The first-floor room is locked and silent, though it’s well before closing hour. No one is there in an adjacent tin and wood hut either, only a pile of chairs, tables, a metal bench, cartons of iron syrup and folic acid tablets, and discarded wrappings. An old rusted name board also lies there, while a new one at the entrance to the building with the locked room says: ‘Govt. New Type Primary Health Centre, Shabri Mohalla, Dal SGR [Srinagar]’.
A 10-minute boat ride from here will take you to Nazir Ahmad Bhat’s ‘clinic’, which is usually open – and bustling. On a cold winter afternoon he is meeting his last customer-patient of the afternoon (he will be back in the evening to attend to more) in his small wooden shop on wooden poles, which has a tiny ante-chamber for administering injections. The board outside says ‘Bhat Medicate Chemist and Druggist’.
Hafeeza Dar, around 60 years old, is sitting on a bench here, waiting.
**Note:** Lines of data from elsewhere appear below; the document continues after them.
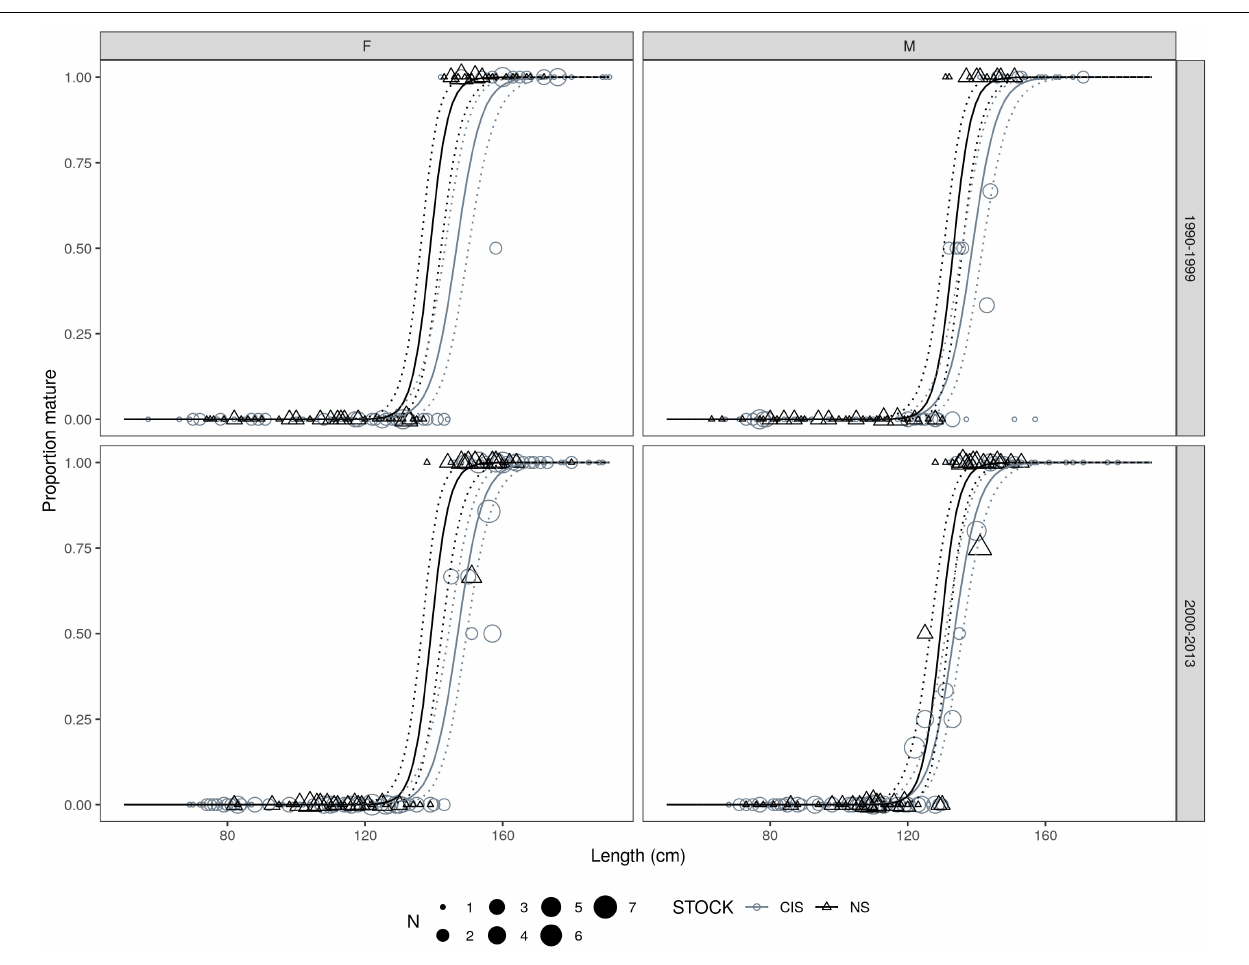
FIGURE 9 | Best fitting length (cm) at maturity model fits by sex, time period, and management unit. Points are scaled proportional to the number of observations for a given proportion. Solid and dashed curves represent the mean and 95% confidence intervals on the estimated proportion mature,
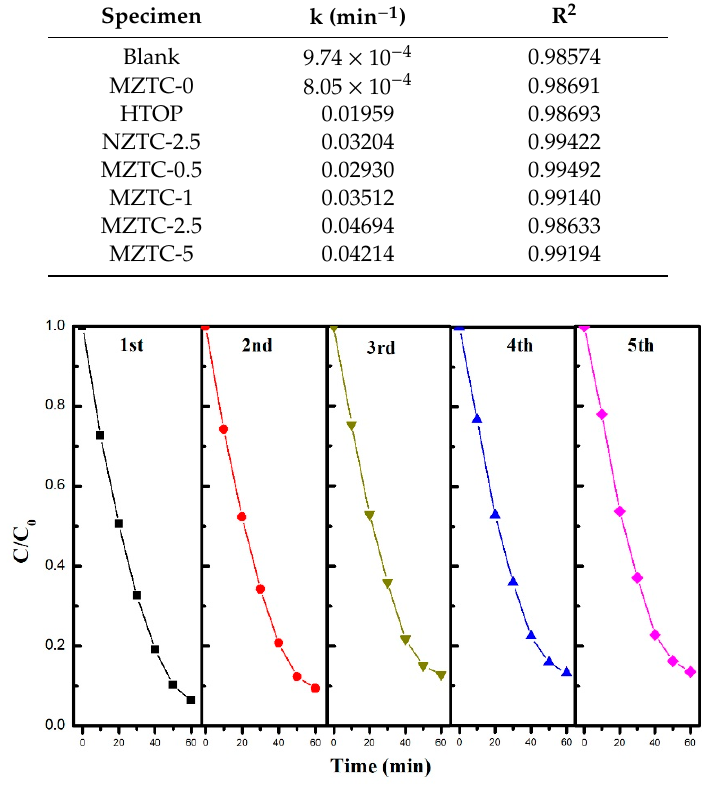
Figure 8. Results of the recycle degradation experiment of MZTC-2.5.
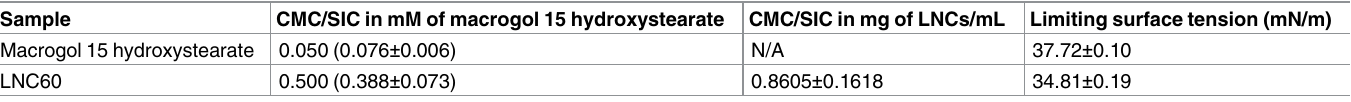
Table 2. Critical micellar concentration (CMC), saturated interfacial concentration (SIC) and the limiting surface tension of the MHS solution and LNC dispersion as determined by drop tensiometry. The CMC/SIC is the concentration at which a sharp changein the slope has occurred. The concen- trations (given in brackets) correspondto the calculatedCMC/SIC based on the slope of the surface tensionisotherms. The limiting surface tension is the low- est surface tensionobservedfor a given system regardlessof the bulk concentration.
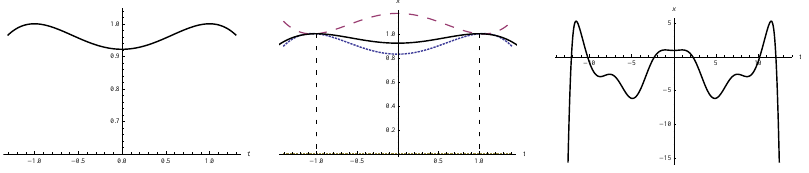
Figure 2. Solution of the problem (4.11).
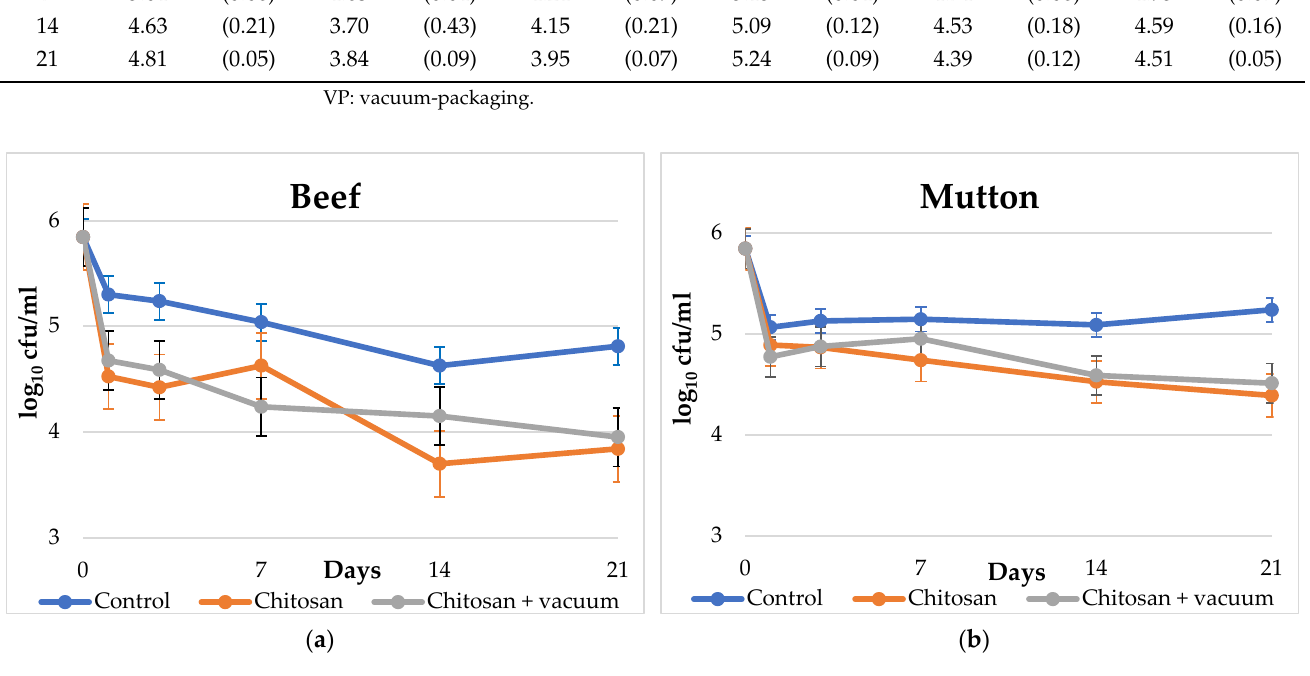
Figure 1. S. aureus populations during the storage of beef ( a ) or mutton ( b ) under refrigeration for 21 days. Table 1. S. aureus counts during the storage of beef or mutton under refrigeration for 21 days (aver- age values in bold and standard deviations in italics and parentheses; p ≤ 0.05).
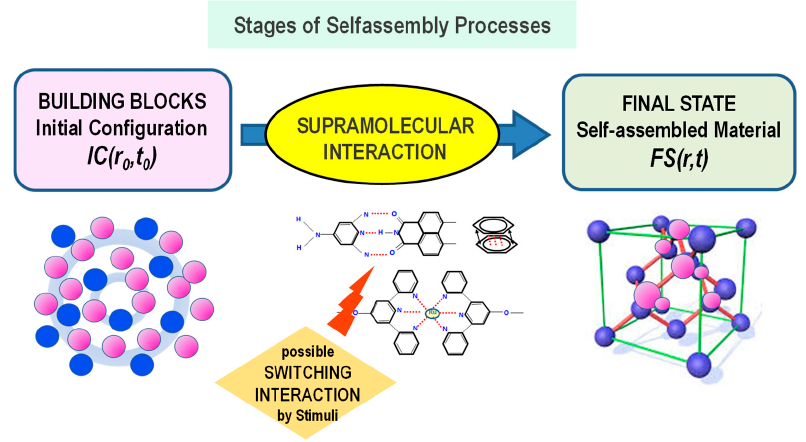
Figure 1. Conceptual scheme indicating the main stages of the self-assembly process in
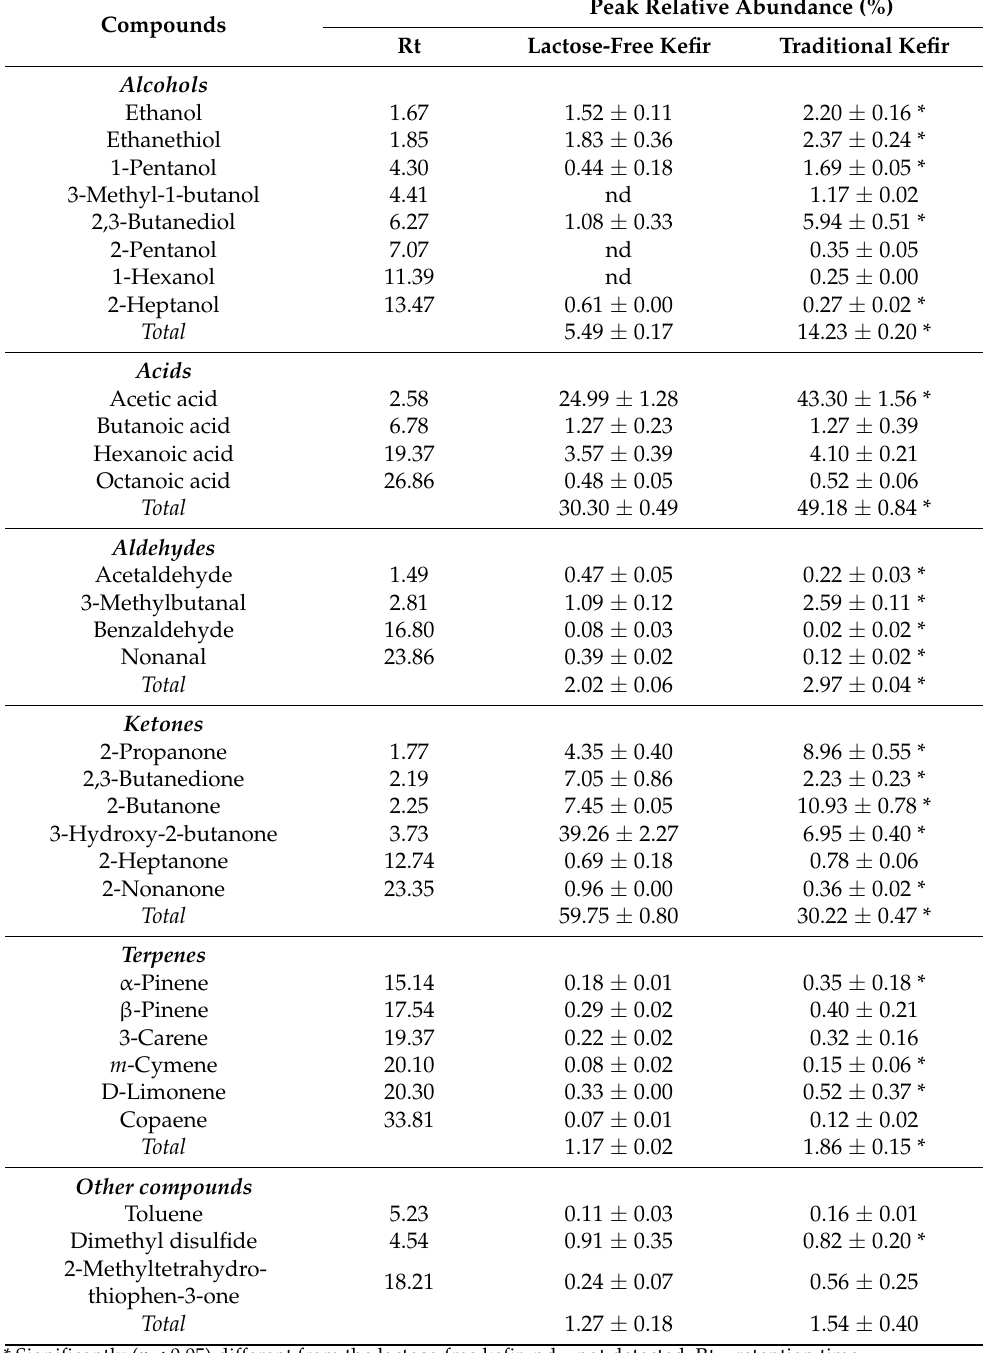
Table 2. Volatile compounds identified in kefir and their relative abundance (means ± SD, n = 9). Peak Relative Abundance (%) Compounds Rt Lactose-Free Kefir Traditional Kefir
She has come to fetch Nazir ‘doctor’ in a boat, her mohalla is a 10-minute ride away. "My mother-in-law has to take some [diabetes] injections and Nazir saab kindly administers them at our house as she is too old to come here,” she says, showering blessings on him. “We don’t find a doctor there [at the NTPHC],” adds Dar, a homemaker and farmer; her husband is a farmer and also rows a shikara on Dal Lake. “They only give polio drops to kids and no one is there after 4 in the afternoon.”
People living on islands on the lake can’t recall seeing a doctor at the primary health centre (NTPHC) for nearly two years – since the consecutive curfews and lockdowns that began in Kashmir in August 2019. “There used to be a doctor there some years ago who did good work, but he was transferred. We haven’t seen one there since 2019,” says Mohammad Rafiq Malla, 40, who lives nearby and works as a tourist photographer. “They [the staff] don’t come regularly and then don’t remain there for enough hours.”
All ‘New Type PHCs’ (‘upgraded’ sub-centres in Kashmir), according to the office of the Assistant Director Planning of the Chief Medical Officer, Srinagar, should have at least one MBBS doctor as medical officer, one pharmacist, one FMPHW (female multi-purpose health worker) and one nursing orderly, all employed by the Directorate of Health Services.